The global outbreak of the deadly novel coronavirus or Covid-19 has brought devastation to economies and healthcare systems across the world to their knees. In only three months of the pandemic, we have witnessed a staggering number of people losing their jobs and livelihoods globally. Namibia is no exception, nor will she be spared by the devastating effects of Covid-19. However, an informed approach based on evidence gathered through accurate and reliable data (facts and statistics collected through observations) can assist Namibia better manage, mitigate and contain the pandemic. Key to this is finding the right balance between economic activities and saving Namibian lives.
Like many of her peers across the African Continent, the number of confirmed Covid-19 cases in Namibia remain relatively low at 16 positive results. This number is not surprising given the fact that since the first two cases were reported on 14 March 2020, a meagre 675 samples were tested for Covid-19 as of 25 April 2020. While the World Health Organisation (WHO) has strongly advised ‘testing, testing, testing’ as a central response to the pandemic, Namibia’s testing number is extremely low, which government attributes to the lack of local capacity to conduct tests. Moreover, the high cost involved in testing Covid-19 samples could be another reason for the slow pace of testing. To help the government manage the high testing cost, some have suggested the government compel medical aid funds to pay for Covid-19 tests. I believe this is a good suggestion as it will help the government channel the limited resources on conducting tests for those without medical aid, who constitute about 60% of the population.
Following the outbreak of the pandemic, the government has taken commendably swift measures: declaring a state of emergency, totally locking down the main economical regions of Erongo and Khomas, restricting large gatherings, closing pubs/bars and open markets nationwide, and preparing an economic stimulus plan in response to the financial fallout. However, due to ineffective lockdown in Erongo and Khomas on 14 April 2020, the lockdown was extended to 4 May 2020 and applied to all regions. Though sensible at first glance, the decision to extend the lockdown to the entire country was not based on empirical evidence and can, therefore, lead to detrimental effects on the livelihoods of people in regions without Covid-19 cases.
While the lives of Namibians are important, so are their livelihoods. The lack of economic activities especially in the informal economy that provides income or social safety nets for the masses will affect the lives and relatedly the health of many. A recent study by Janke et al. (2020) on the impact of Covi-19 on chronic health in the UK predicted that a 5% fall in the employment rate will result in a 7-10% increase in chronic conditions among the working-age population.

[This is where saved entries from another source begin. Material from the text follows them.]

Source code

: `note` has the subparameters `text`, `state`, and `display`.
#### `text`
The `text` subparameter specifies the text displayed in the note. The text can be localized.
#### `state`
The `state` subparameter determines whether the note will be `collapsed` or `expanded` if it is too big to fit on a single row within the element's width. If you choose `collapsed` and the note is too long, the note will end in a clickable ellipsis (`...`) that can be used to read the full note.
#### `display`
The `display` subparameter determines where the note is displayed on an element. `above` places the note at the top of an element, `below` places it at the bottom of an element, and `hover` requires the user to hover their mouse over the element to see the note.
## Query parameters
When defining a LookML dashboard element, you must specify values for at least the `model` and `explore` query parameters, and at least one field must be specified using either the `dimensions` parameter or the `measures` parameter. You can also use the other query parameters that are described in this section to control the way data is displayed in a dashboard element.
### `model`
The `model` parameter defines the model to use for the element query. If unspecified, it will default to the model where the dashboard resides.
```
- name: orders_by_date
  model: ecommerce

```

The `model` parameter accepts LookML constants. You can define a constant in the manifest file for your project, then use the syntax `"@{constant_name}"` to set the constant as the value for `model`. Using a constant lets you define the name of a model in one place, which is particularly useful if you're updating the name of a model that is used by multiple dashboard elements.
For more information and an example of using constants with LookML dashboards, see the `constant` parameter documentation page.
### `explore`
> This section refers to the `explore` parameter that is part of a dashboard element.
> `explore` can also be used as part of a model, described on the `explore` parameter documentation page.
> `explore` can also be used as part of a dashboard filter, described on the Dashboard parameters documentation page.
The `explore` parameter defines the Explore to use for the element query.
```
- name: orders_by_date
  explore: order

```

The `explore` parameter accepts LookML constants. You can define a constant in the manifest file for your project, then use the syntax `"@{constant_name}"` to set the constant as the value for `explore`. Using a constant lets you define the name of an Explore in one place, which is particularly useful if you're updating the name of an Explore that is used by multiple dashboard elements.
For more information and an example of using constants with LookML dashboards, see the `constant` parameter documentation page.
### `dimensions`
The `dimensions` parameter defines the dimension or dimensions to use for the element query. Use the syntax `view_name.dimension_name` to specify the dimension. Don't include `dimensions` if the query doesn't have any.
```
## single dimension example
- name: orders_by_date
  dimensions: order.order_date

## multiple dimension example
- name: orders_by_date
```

This demonstrates the need to find the right balance to protect the economy while ensuring that the health ministry is well equipped to handle other health challenges that will emerge or be worsened as the result of this pandemic.
In addition, the extension of the lockdown to the entire country can only serve as a temporary measure to help the government buy time and slow down the local transmission of the disease. For the lockdown measures to be effective, new tools to gather data about Covid-19 in near real-time and rapid testing are crucial. As these will help the government identify the pandemic hotspots, carry out contact tracing and enable policymakers to adopt policies using new, reliable data to help control the pandemic. The on-going hackathon, NamibiaHacksCovid-19, is a great initiative to facilitate the rapid prototype of possible data-driven solutions that can aid the government in the fight against Covid-19. The WHO has cautioned countries not to lift lockdown measures without careful planning as this is likely to lead to an amplified second wave of Covid-19 cases. Thus, it is important for Namibia to accelerate testing and ensure that at least 1% of the population is tested before the lockdown expires on 4th May 2020; 1% represents approximately 25 000 people. If 25 000 individuals are tested for the virus, this could provide useful information to the Government on the number of infections in Namibia. Additionally, such data can be used to identify regions where lockdown measures are needed and regions where measures need to be relaxed to allow economic activities to continue and schools to be reopened.
In conclusion, national unity and global solidarity are vital for long-term success against Covid-19. Furthermore, as the world seeks, wait for clinical interventions such as effective therapies and a vaccine, it is just as important that leaders uphold public trust and confidence. This can be achieved through exemplary leadership and actions such as taking social distancing seriously, using data to inform policies, and communicating changes to policies to the public.
•Lameck Mbangula Amugongo is a lecturer of Computer Science at NUST and a PhD candidate at the University of Manchester, UK. He holds a BSc.IT, BSc (Hons) and a Master’s of Science degree in Computer Science, and is a Mandela Washington Fellow (2017). The views expressed are his own.